Außerdem wird ein zweistufiges Zufluchtssystem geschaffen. Eine Familie mit einem Laptop in Mexiko-Stadt hat weitaus bessere Chancen, sich einen Platz in der Warteschlange zu sichern, als jemand, der sich auf ein kaputtes Telefon verlässt, das in drei Ländern mit zweifelhaftem WLAN in einem Internetcafé in der Nähe eines Grenzschutzes verbunden ist, sagte Mayer . Am wichtigsten ist, dass die App die Bedingungen, die Menschen überhaupt erst zur Flucht aus ihrer Heimat veranlasst haben, nicht ungeschehen macht.

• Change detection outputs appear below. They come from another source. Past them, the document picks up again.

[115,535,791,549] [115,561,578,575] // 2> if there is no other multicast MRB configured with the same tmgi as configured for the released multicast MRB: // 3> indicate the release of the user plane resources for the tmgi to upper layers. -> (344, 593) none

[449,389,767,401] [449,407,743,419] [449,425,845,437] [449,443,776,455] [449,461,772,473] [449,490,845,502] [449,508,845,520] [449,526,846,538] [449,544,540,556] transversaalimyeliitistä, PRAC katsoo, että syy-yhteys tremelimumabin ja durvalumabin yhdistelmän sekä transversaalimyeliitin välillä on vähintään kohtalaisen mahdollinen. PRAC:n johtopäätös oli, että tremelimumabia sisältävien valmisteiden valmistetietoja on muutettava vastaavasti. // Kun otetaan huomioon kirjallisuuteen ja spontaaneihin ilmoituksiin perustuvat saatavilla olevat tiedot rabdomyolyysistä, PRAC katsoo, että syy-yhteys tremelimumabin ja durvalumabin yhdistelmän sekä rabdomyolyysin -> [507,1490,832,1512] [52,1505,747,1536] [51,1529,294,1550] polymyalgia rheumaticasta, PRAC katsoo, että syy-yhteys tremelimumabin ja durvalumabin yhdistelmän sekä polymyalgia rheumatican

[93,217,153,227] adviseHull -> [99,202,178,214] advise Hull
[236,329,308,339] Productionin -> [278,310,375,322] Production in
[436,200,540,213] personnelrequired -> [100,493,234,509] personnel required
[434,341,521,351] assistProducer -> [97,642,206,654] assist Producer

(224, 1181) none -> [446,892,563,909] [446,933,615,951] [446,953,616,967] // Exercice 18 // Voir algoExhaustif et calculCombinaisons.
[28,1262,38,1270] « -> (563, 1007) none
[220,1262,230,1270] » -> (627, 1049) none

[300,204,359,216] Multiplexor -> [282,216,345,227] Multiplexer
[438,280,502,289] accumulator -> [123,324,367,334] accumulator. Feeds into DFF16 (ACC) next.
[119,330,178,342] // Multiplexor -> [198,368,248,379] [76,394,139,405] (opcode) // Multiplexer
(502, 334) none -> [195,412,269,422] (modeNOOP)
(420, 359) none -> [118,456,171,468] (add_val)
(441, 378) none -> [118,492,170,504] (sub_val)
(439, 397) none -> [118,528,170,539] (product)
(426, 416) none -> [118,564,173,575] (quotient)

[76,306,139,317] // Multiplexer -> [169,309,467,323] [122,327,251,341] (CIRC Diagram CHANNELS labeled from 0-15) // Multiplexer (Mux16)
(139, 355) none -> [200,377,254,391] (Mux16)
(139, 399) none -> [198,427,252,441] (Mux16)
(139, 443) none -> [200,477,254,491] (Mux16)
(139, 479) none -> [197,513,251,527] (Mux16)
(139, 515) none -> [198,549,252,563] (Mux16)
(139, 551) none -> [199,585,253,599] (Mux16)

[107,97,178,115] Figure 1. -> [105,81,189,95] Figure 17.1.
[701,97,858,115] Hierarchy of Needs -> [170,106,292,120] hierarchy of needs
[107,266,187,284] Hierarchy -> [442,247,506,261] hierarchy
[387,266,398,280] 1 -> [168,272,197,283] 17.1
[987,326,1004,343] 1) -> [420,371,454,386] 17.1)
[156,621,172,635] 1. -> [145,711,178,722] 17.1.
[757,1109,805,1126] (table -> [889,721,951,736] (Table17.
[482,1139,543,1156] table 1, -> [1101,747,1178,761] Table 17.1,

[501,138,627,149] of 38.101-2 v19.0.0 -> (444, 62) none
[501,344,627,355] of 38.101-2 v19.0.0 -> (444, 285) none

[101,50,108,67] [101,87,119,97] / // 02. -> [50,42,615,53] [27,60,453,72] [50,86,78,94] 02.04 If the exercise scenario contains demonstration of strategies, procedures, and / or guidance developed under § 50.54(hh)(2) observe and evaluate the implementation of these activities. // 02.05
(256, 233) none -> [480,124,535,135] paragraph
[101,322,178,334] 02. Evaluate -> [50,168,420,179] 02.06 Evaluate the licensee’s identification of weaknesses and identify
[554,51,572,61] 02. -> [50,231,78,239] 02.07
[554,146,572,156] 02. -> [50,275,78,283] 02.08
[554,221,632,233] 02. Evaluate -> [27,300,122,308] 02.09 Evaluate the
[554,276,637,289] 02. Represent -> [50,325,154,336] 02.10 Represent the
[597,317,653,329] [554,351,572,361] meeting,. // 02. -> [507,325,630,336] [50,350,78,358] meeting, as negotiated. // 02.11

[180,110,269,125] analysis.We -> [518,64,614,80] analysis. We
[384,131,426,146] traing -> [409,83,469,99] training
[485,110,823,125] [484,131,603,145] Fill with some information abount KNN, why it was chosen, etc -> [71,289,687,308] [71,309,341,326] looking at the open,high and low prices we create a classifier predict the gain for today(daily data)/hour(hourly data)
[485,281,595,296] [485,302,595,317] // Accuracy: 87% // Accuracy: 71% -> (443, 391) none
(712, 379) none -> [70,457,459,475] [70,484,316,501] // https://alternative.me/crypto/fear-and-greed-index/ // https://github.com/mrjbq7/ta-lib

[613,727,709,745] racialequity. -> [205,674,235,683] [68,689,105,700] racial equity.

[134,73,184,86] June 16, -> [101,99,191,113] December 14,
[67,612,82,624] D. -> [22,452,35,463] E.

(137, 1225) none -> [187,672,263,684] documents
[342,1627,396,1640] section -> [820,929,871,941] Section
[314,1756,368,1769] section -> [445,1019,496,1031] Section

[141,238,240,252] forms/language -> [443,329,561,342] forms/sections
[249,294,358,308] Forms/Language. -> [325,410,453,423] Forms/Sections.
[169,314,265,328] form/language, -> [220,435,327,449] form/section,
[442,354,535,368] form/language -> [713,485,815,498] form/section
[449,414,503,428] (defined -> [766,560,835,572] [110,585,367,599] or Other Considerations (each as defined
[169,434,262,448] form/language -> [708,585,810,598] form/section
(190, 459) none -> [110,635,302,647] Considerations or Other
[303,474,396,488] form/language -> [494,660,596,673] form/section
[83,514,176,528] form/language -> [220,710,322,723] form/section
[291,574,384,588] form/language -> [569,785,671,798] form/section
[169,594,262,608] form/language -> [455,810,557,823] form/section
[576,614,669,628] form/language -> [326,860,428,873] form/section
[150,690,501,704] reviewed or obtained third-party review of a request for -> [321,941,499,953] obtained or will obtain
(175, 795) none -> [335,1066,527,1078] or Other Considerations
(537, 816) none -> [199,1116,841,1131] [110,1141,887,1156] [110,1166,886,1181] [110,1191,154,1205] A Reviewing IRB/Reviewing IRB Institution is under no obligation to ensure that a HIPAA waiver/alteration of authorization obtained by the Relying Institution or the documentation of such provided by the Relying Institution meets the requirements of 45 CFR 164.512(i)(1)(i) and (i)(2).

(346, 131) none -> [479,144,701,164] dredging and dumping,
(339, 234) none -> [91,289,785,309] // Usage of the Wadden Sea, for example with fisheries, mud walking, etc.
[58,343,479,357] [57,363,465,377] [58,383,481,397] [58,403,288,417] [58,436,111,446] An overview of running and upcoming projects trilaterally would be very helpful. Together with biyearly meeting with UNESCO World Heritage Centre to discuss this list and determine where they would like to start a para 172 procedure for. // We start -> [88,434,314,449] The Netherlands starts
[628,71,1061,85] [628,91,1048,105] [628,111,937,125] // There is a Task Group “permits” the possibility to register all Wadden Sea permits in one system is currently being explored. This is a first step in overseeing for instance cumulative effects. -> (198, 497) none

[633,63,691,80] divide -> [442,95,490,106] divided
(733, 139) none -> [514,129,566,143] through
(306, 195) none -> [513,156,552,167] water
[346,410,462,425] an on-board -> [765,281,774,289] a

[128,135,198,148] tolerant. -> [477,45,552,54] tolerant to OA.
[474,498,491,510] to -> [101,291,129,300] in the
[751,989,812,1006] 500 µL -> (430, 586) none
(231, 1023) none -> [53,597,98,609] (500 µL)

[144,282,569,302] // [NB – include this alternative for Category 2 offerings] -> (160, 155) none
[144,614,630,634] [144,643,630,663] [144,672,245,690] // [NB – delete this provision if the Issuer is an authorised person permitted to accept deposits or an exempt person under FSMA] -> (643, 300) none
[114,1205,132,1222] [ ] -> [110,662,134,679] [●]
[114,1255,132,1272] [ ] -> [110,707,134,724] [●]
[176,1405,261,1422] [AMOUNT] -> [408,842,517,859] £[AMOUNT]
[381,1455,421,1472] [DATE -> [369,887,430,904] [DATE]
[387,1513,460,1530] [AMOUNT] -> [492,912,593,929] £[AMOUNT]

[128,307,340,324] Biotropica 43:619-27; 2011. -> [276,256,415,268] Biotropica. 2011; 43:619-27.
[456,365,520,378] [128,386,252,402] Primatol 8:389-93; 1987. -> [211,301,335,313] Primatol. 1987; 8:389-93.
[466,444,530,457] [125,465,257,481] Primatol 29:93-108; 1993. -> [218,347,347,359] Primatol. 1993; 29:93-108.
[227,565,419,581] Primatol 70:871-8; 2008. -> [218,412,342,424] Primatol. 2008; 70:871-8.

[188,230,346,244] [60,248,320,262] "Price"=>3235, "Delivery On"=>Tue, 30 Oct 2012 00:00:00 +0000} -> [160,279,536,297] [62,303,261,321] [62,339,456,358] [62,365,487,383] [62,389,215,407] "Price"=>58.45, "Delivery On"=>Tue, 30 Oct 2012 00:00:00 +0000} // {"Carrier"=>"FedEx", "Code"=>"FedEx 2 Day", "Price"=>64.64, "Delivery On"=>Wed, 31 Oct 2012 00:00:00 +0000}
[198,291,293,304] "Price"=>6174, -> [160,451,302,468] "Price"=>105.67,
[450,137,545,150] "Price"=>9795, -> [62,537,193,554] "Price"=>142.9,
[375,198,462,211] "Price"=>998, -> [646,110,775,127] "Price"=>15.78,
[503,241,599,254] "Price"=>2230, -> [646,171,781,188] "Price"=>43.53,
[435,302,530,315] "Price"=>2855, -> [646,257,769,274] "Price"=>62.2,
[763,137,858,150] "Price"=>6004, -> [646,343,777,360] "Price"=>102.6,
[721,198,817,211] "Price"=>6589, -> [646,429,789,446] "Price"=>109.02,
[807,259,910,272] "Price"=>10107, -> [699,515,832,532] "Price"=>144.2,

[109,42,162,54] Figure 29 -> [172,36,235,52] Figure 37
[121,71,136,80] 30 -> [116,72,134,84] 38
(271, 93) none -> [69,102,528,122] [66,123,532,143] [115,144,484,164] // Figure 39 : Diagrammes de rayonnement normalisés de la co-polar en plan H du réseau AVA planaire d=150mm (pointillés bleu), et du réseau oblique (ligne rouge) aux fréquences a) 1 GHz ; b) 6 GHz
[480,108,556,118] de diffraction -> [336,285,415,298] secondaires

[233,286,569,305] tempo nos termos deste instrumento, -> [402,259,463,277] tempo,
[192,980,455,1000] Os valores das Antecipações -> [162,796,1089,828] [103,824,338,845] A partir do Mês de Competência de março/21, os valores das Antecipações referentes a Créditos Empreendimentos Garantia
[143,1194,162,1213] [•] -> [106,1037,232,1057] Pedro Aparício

„Ich habe mit guatemaltekischen Uber-Fahrern gesprochen, die ausgeraubt wurden und deren Fahrzeuge von den Banden gestohlen wurden. Sie fliehen buchstäblich vor großer Gefahr. Die Banden sind hinter ihnen her. Sie haben Familienmitglieder getötet“, sagte Mayer. „Sie rennen um ihr Leben.“

Der Pastor, der auf jahrzehntelanger persönlicher Erfahrung zurückblickt, glaubt, dass der gegenwärtige Moment einen klaren und vorhersehbaren Endzustand hat – einen mit verheerenden Folgen für möglicherweise Millionen von Menschen in der Zukunft. „Am Ende werden sie in die Wüste kommen“, sagte er. „Das sieht man vielleicht nicht sofort, aber das ist die Richtung, in die es geht.“

Rufos Documentary Foundation erhielt im Jahr 2021 einen Zufluss nicht nachvollziehbarer Gelder, da sein landesweites Profil wuchs.

Die starken Lichter an der Grenzmauer bedrohen den dunklen Himmel, der Südarizona zu einem Hotspot der Artenvielfalt macht.

Eine prominente Gruppe fortschrittlicher Führer verteidigt Kolumbiens Gustavo Petro, dessen Regierung mit einer Reihe von Kämpfen konfrontiert ist.